Двойничество в романах Достоевского и Музиля как символ эпохи распада

В романе Роберта Музиля «Человек без свойств» завязка проста: австрийцы собираются праздновать семидесятилетие вступления на престол своего императора Франца Иосифа как «достойный» ответ Германии на празднование юбилея тридцатилетнего правления их императора Вильгельма II. Осознание вторичности, попытка преодолеть ее, проведя границу между «своим» и «чужим», читаются в этом художественном решении Музиля. Австрия, саркастически названная Каканией, является трагически сниженным образом. Подражая, страна теряет свою идентичность, свои собственные свойства, становится тенью, отражением «чужого». И эта вторичность с иронией, но и с горечью описывается автором «Человека без свойств»: «Вообще сколько поразительных вещей можно рассказать об этой исчезнувшей Какании!», «Да, несмотря на многое, что говорит об обратном, Какания, может быть, все-таки была страной для гениев; и наверно потому и погибла».

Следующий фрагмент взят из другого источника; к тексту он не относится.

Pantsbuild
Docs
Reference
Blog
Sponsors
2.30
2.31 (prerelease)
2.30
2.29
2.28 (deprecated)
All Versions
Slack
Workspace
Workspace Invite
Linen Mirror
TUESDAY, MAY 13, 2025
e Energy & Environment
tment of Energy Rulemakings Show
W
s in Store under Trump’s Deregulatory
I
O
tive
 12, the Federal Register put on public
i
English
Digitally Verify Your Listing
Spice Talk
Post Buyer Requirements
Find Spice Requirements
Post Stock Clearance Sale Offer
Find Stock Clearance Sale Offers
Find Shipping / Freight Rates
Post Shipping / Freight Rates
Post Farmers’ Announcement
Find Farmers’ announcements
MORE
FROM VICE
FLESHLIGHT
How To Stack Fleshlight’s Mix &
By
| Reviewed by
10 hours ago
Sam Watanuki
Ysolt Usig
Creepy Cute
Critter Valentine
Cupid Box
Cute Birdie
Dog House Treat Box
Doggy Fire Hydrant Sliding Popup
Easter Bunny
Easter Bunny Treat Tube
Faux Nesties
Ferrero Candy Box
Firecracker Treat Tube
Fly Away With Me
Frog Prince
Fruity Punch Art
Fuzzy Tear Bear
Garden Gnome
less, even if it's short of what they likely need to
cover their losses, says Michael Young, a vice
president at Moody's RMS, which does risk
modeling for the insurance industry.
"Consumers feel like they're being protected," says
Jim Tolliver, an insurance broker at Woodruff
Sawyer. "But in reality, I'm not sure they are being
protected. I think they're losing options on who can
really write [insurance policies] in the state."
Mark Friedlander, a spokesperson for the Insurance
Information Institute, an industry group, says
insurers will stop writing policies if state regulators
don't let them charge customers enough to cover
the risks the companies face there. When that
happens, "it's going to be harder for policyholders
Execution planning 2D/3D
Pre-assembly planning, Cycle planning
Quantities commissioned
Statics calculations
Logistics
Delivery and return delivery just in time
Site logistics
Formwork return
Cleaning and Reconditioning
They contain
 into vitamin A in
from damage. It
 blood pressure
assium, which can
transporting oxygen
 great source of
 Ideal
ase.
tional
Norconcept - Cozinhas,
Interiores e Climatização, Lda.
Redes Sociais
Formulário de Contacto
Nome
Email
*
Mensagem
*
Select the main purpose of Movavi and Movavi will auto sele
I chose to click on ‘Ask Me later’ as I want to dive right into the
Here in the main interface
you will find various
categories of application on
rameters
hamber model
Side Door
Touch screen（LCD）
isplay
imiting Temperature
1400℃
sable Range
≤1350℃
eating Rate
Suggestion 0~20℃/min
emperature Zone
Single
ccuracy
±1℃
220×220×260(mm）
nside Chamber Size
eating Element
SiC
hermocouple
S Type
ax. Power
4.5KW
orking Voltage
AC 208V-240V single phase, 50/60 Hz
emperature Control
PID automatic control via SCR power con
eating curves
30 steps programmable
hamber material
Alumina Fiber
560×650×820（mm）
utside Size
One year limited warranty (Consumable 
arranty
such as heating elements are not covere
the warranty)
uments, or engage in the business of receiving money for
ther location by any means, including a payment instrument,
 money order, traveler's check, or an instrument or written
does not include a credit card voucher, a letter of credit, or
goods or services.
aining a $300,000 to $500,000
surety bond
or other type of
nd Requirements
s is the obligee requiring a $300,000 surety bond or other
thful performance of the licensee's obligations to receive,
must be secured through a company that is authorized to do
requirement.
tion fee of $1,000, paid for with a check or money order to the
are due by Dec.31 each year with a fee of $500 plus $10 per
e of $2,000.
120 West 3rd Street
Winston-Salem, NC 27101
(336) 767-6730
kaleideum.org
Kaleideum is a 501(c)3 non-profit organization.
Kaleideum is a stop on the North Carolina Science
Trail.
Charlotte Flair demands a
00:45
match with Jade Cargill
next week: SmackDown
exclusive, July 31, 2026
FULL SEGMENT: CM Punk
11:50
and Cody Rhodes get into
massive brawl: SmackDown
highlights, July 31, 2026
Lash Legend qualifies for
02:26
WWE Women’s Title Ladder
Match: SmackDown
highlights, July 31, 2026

Неслучайно именно в этот переломный для Европы исторический период так актуален становится Достоевский, который, как оказалось, предвидел и предупреждал кризис европейско-христианской культуры. Герман Гессе (да и ряд других мыслителей эпохи) называют Достоевского «отцом» немецкоязычной литературы: «В том факте, что именно в Достоевском — не в Гете и даже не в Ницше — европейская, в особенности немецкая, молодежь видит теперь своего величайшего писателя, я нахожу что-то судьбоносное»1. Европа воспринимает у Достоевского не только художественную форму, но главное, его понимание философских и исторических механизмов кризиса христианского мировоззрения. Европейский рационализм оказывается «зараженным» русской «вседозволенностью»; русский хаос перекидывается на Запад и очевидным стало то, что Россия и европейские страны, несмотря на культурные различия, оказались стоящими перед одними и теми же проблемами.

Крепко стоявшая на почве рационализма и твердого морально-этического догматизма Европа, переживая кризис рубежа веков, отказывается от устойчивости, ломает привычные границы как формы, охраняющие существующий порядок вещей и моральные принципы. Смешение понятий добра и зла, Божественного и дьявольского, реального и возможного, рацио и мистики подвергает сомнению саму необходимость «границы» как рационально оформленного понятия и подвергает ее многообразным искажениям и деформациям.

«Русский человек, Карамазов, — убийца, и в то же время судья, он и грубый дикарь, и нежнейшая душа, законченный эгоист и герой, абсолютно способный к самопожертвованию»2 — так определял героя Достоевского Г. Гессе, считая, что такой человек уже появился и на Западе.

Немецкоязычные писатели в этот период находятся под духовным влиянием Достоевского. В этом контексте становятся вполне актуальными проблемы двойничества и подражания, искушения и подстрекательства: кто ответственен за происходящее? Кто виноват? Искушает ли Россия Запад? Становится ли его двойником? Двойничество воспринимается, таким образом, не просто как литературный мотив, а как вполне реальная историко-культурная проблема. Для христиански ориентированного сознания ясно, что давно предсказанный в Евангелии антихрист появляется, как сказано в послании Иоанна, именно в эпоху смут. «Дети! последнее время. И как вы слышали, что придет антихрист, и теперь появилось много антихристов, то мы и познаем из того, что последнее время» (1 Ин. 2, 18) Христианство указало на сосуществование Христа и Антихриста (двойника Сына Божия) как на свою главную тревогу, увидев в этом сущностную проблему мироздания.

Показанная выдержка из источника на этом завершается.